VolunTEENS training is held each summer. To be selected for the VolunTEENS program, high school students must complete an application and interview process. Only 25 teens are accepted for the program annually. To learn more download our VolunTEENS brochure.
Volunteer Stories
“All in the Family” Hospice Volunteers
(Published in Spring 2005 Carelines).
Caldwell Hospice and Palliative Care attracts amazing people. Patients and families praise the Hospice staff and volunteers who care for them. When asked why they’re working with Hospice, staff and volunteers often cite the emotional gifts they receive from patients and families. It’s all quite circular and very authentic. Everyone involved receives blessings in what may appear, at first glance, to be the least likely circumstances. Grief and pain can be sad and sometimes solitary experiences, but they don’t have to be. We can learn from one family of Hospice volunteers, two sisters and a brother, all of whom became Hospice volunteers and certified nursing assistants, after sharing the care-giving responsibilities for their mother among themselves and with Hospice.

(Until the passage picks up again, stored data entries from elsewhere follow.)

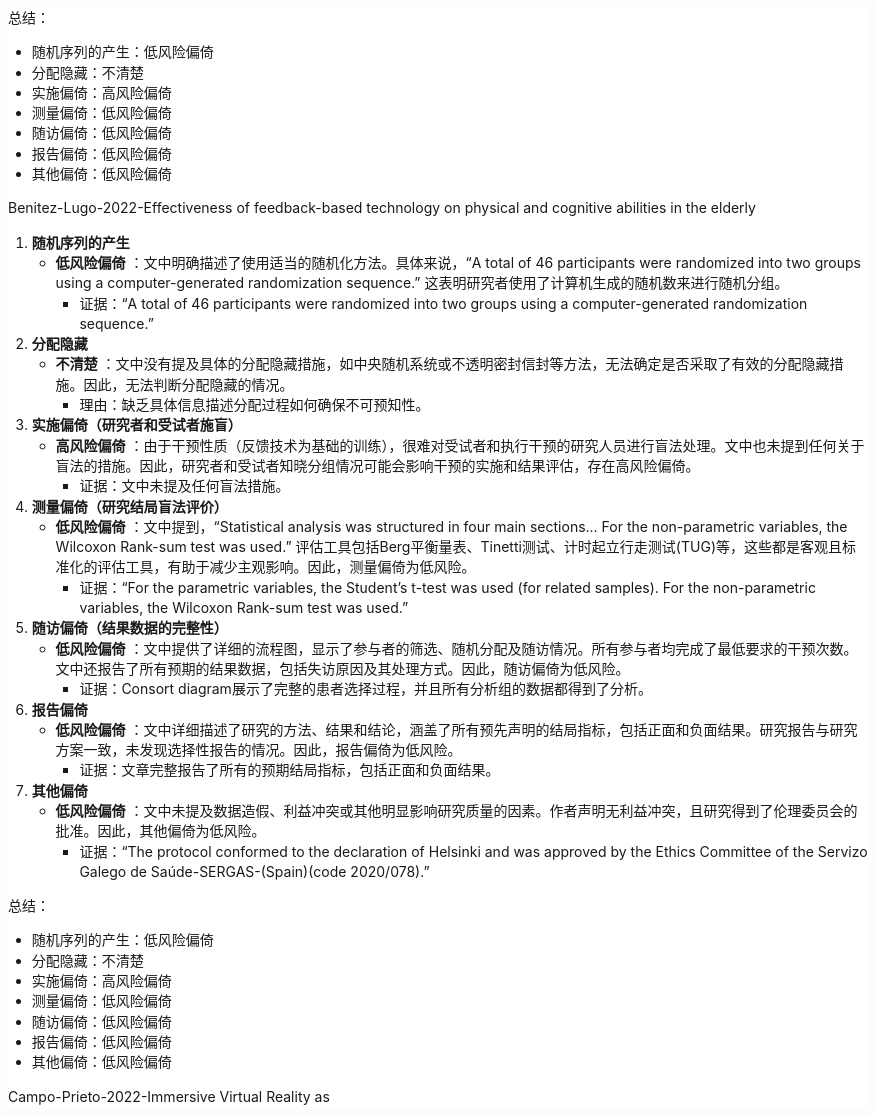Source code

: 总结：

* 随机序列的产生：低风险偏倚
* 分配隐藏：不清楚
* 实施偏倚：高风险偏倚
* 测量偏倚：低风险偏倚
* 随访偏倚：低风险偏倚
* 报告偏倚：低风险偏倚
* 其他偏倚：低风险偏倚

Benitez-Lugo-2022-Effectiveness of feedback-based technology on physical and cognitive abilities in the elderly

1. **随机序列的产生**
   * **低风险偏倚** ：文中明确描述了使用适当的随机化方法。具体来说，“A total of 46 participants were randomized into two groups using a computer-generated randomization sequence.” 这表明研究者使用了计算机生成的随机数来进行随机分组。
     * 证据：“A total of 46 participants were randomized into two groups using a computer-generated randomization sequence.”
2. **分配隐藏**
   * **不清楚** ：文中没有提及具体的分配隐藏措施，如中央随机系统或不透明密封信封等方法，无法确定是否采取了有效的分配隐藏措施。因此，无法判断分配隐藏的情况。
     * 理由：缺乏具体信息描述分配过程如何确保不可预知性。
3. **实施偏倚（研究者和受试者施盲）**
   * **高风险偏倚** ：由于干预性质（反馈技术为基础的训练），很难对受试者和执行干预的研究人员进行盲法处理。文中也未提到任何关于盲法的措施。因此，研究者和受试者知晓分组情况可能会影响干预的实施和结果评估，存在高风险偏倚。
     * 证据：文中未提及任何盲法措施。
4. **测量偏倚（研究结局盲法评价）**
   * **低风险偏倚** ：文中提到，“Statistical analysis was structured in four main sections... For the non-parametric variables, the Wilcoxon Rank-sum test was used.” 评估工具包括Berg平衡量表、Tinetti测试、计时起立行走测试(TUG)等，这些都是客观且标准化的评估工具，有助于减少主观影响。因此，测量偏倚为低风险。
     * 证据：“For the parametric variables, the Student’s t-test was used (for related samples). For the non-parametric variables, the Wilcoxon Rank-sum test was used.”
5. **随访偏倚（结果数据的完整性）**
   * **低风险偏倚** ：文中提供了详细的流程图，显示了参与者的筛选、随机分配及随访情况。所有参与者均完成了最低要求的干预次数。文中还报告了所有预期的结果数据，包括失访原因及其处理方式。因此，随访偏倚为低风险。
     * 证据：Consort diagram展示了完整的患者选择过程，并且所有分析组的数据都得到了分析。
6. **报告偏倚**
   * **低风险偏倚** ：文中详细描述了研究的方法、结果和结论，涵盖了所有预先声明的结局指标，包括正面和负面结果。研究报告与研究方案一致，未发现选择性报告的情况。因此，报告偏倚为低风险。
     * 证据：文章完整报告了所有的预期结局指标，包括正面和负面结果。
7. **其他偏倚**
   * **低风险偏倚** ：文中未提及数据造假、利益冲突或其他明显影响研究质量的因素。作者声明无利益冲突，且研究得到了伦理委员会的批准。因此，其他偏倚为低风险。
     * 证据：“The protocol conformed to the declaration of Helsinki and was approved by the Ethics Committee of the Servizo Galego de Saúde-SERGAS-(Spain)(code 2020/078).”

总结：

* 随机序列的产生：低风险偏倚
* 分配隐藏：不清楚
* 实施偏倚：高风险偏倚
* 测量偏倚：低风险偏倚
* 随访偏倚：低风险偏倚
* 报告偏倚：低风险偏倚
* 其他偏倚：低风险偏倚

Campo-Prieto-2022-Immersive Virtual Reality as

Betty Klutz, Bennie Kincaid, and Larry Estes alternated caring for their mother during her declining health, at their respective homes. After she spent two weeks in Hospice’s patient care unit, they continued caring for her, even while all of them found time to enroll in the volunteer program. Her second stay at Hospice was 10 days in duration before she died. After her death, the three siblings decided to enroll in CCC&TI’s Certified Nursing Assistant program. All three continue to volunteer at Caldwell Hospice, and all three work part-time with us as CNAs.
Betty, Bennie, and Larry like to help others, and they identify themselves as caregivers. They speak with one voice. Larry “enjoys” working with Hospice patients, naming care-giving the “vocation God was calling me into.” Betty says volunteers can help by “just holding patients’ hands.” Bennie describes her role as “my calling, too,” noting that she works at Hospice on weekends, as needed. Betty looked after her husband who spent six years in a rest home, and now she works every other weekend in the patient care unit, as well as volunteering. Larry cared for his wife, who was a cancer patient, and now he cares for his three grandchildren during the day. At night, he fulfills his volunteer and CNA duties, and he works in the volunteer orientation program. He says, “We fell in love with Hospice.”

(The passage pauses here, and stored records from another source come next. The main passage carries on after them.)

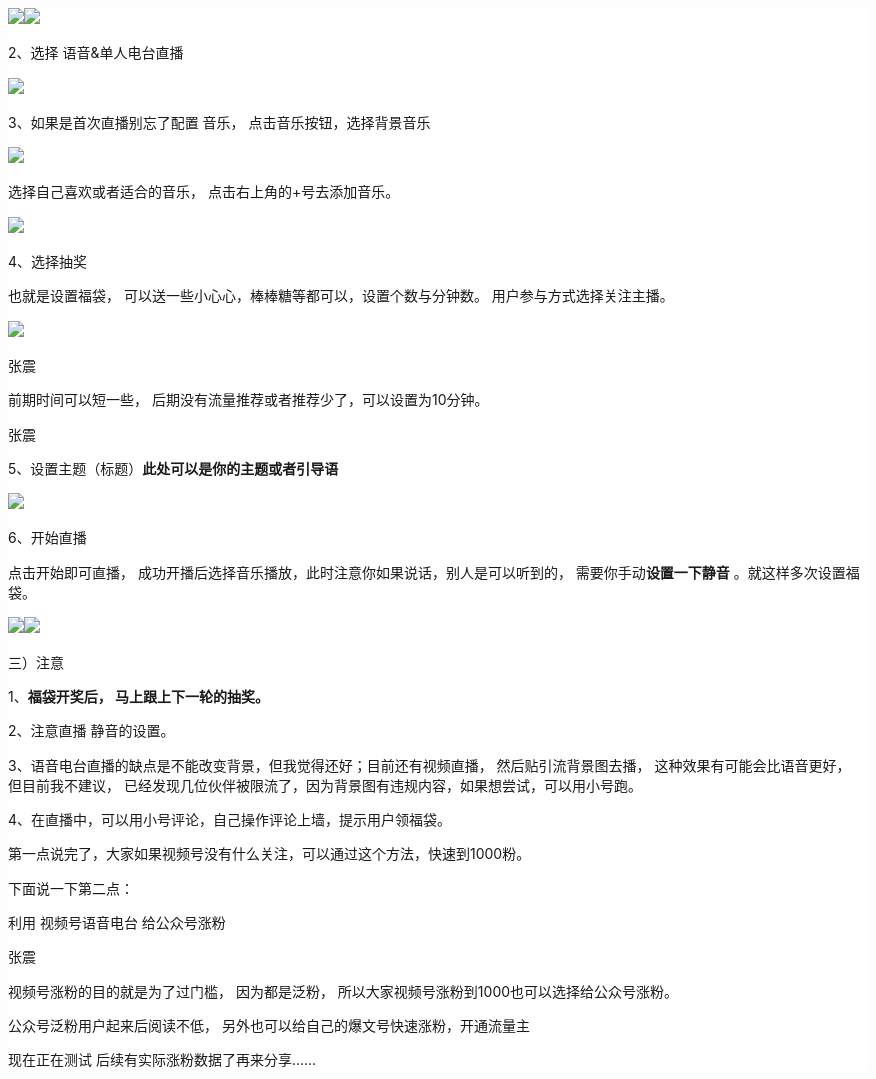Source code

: ![](https://static.xiaobot.net/file/2024-02-12/492558/fd03ee2e9603dd6019a5ed7ba6188ec9.png)![](https://static.xiaobot.net/file/2024-02-12/492558/4314c58a9215a404cfcf324d1190fb5b.png)

2、选择 语音&单人电台直播

![](https://static.xiaobot.net/file/2024-02-12/492558/ac5c9a6515758a4e5897a35848f196b7.png)

3、如果是首次直播别忘了配置 音乐， 点击音乐按钮，选择背景音乐

![](https://static.xiaobot.net/file/2024-02-12/492558/5dff36639500c3075fc98c7b29a96d7d.png)

选择自己喜欢或者适合的音乐， 点击右上角的+号去添加音乐。

![](https://static.xiaobot.net/file/2024-02-12/492558/d8f5aa215652af8e59ed1eeba6f3cc8c.png)

4、选择抽奖

也就是设置福袋， 可以送一些小心心，棒棒糖等都可以，设置个数与分钟数。 用户参与方式选择关注主播。

![](https://static.xiaobot.net/file/2024-02-12/492558/52c57afae490a63796ae2a417ef745ad.png)

张震

前期时间可以短一些， 后期没有流量推荐或者推荐少了，可以设置为10分钟。

张震

5、设置主题（标题）**此处可以是你的主题或者引导语**

![](https://static.xiaobot.net/file/2024-02-12/492558/30bfd608465b31c9c192abc457c0a92a.png)

6、开始直播

点击开始即可直播， 成功开播后选择音乐播放，此时注意你如果说话，别人是可以听到的， 需要你手动**设置一下静音** 。就这样多次设置福袋。

![](https://static.xiaobot.net/file/2024-02-12/492558/540f7e2d66ae4535af7d9d0640624a49.png)![](https://static.xiaobot.net/file/2024-02-12/492558/57b374eed7d076af5a4f3fed6cf76868.png)

三）注意

1、**福袋开奖后， 马上跟上下一轮的抽奖。**

2、注意直播 静音的设置。

3、语音电台直播的缺点是不能改变背景，但我觉得还好；目前还有视频直播， 然后贴引流背景图去播， 这种效果有可能会比语音更好， 但目前我不建议，
已经发现几位伙伴被限流了，因为背景图有违规内容，如果想尝试，可以用小号跑。

4、在直播中，可以用小号评论，自己操作评论上墙，提示用户领福袋。

第一点说完了，大家如果视频号没有什么关注，可以通过这个方法，快速到1000粉。

下面说一下第二点：

利用 视频号语音电台 给公众号涨粉

张震

视频号涨粉的目的就是为了过门槛， 因为都是泛粉， 所以大家视频号涨粉到1000也可以选择给公众号涨粉。

公众号泛粉用户起来后阅读不低， 另外也可以给自己的爆文号快速涨粉，开通流量主

现在正在测试 后续有实际涨粉数据了再来分享......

Their advice to people who might want to become Hospice volunteers comes from the heart. Larry says that, if people “feel like that’s what God put on their mind, they shouldn’t be afraid.” The staff will train and help them overcome their fears. They can always ask for help, and they will become more confident. Betty says people should try it and see; they’ll get such a feeling of helping, and there are so many ways they can help. According to Larry, it could be as simple as going to the grocery store or taking a patient to the doctor.
Bennie advises, “Go with your feelings. You can do it if this is what God wants you to do. Once you get started, you don’t think about yourself; you think about what you do for others.” Larry assures people that they will find satisfaction in volunteering for Hospice. This family of volunteers leads the way!